## Request
Find how many lines of the entries contain the word "Data", then report that figure alone.

## Records for processing
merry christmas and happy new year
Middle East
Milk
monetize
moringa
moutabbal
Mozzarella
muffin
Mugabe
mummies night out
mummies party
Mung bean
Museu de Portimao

--

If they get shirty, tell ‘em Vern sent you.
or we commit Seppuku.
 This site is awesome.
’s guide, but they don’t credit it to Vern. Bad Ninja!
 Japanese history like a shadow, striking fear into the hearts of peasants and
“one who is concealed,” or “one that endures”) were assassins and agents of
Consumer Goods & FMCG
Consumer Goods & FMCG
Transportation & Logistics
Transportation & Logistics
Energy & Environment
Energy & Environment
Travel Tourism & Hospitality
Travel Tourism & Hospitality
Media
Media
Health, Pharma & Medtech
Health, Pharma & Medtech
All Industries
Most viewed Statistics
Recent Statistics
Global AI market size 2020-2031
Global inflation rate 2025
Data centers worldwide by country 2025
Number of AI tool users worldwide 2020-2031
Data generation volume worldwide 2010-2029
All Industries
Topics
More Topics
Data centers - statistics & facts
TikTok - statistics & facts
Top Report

## Your solution
3